Copy out the rows word for word, from the line with "Vul je postcode in" up to and including the line with "Als zorgspecialist kijken".

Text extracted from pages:

►

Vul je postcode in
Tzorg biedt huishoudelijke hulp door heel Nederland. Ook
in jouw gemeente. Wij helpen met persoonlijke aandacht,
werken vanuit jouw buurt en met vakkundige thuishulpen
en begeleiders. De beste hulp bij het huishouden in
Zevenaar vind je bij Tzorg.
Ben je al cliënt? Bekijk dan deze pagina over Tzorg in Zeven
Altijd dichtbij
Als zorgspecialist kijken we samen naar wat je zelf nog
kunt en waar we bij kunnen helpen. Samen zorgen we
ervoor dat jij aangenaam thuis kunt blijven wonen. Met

◄
►

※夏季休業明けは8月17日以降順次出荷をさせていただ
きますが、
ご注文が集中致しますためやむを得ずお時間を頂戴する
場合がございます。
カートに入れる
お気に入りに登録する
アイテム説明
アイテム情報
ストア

◄
►

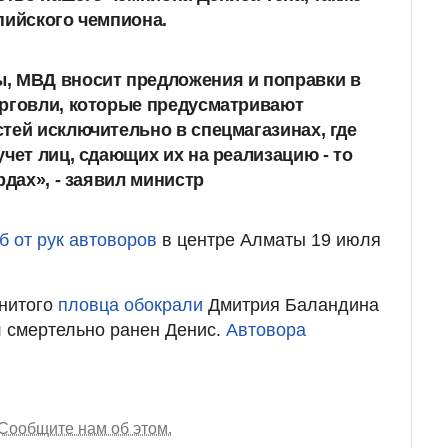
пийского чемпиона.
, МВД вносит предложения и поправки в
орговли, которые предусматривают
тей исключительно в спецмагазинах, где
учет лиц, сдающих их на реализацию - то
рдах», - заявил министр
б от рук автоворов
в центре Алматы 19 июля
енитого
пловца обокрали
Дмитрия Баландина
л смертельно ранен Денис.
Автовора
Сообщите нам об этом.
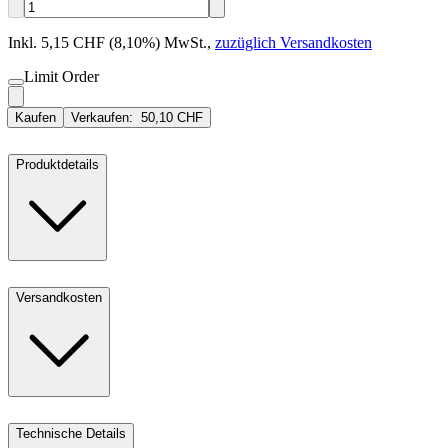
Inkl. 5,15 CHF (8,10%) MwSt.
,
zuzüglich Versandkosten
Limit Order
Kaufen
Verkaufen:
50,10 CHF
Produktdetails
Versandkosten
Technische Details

◄

■ ANSWER SECTION:
Vul je postcode in
Tzorg biedt huishoudelijke hulp door heel Nederland. Ook
in jouw gemeente. Wij helpen met persoonlijke aandacht,
werken vanuit jouw buurt en met vakkundige thuishulpen
en begeleiders. De beste hulp bij het huishouden in
Zevenaar vind je bij Tzorg.
Ben je al cliënt? Bekijk dan deze pagina over Tzorg in Zeven
Altijd dichtbij
Als zorgspecialist kijken we samen naar wat je zelf nog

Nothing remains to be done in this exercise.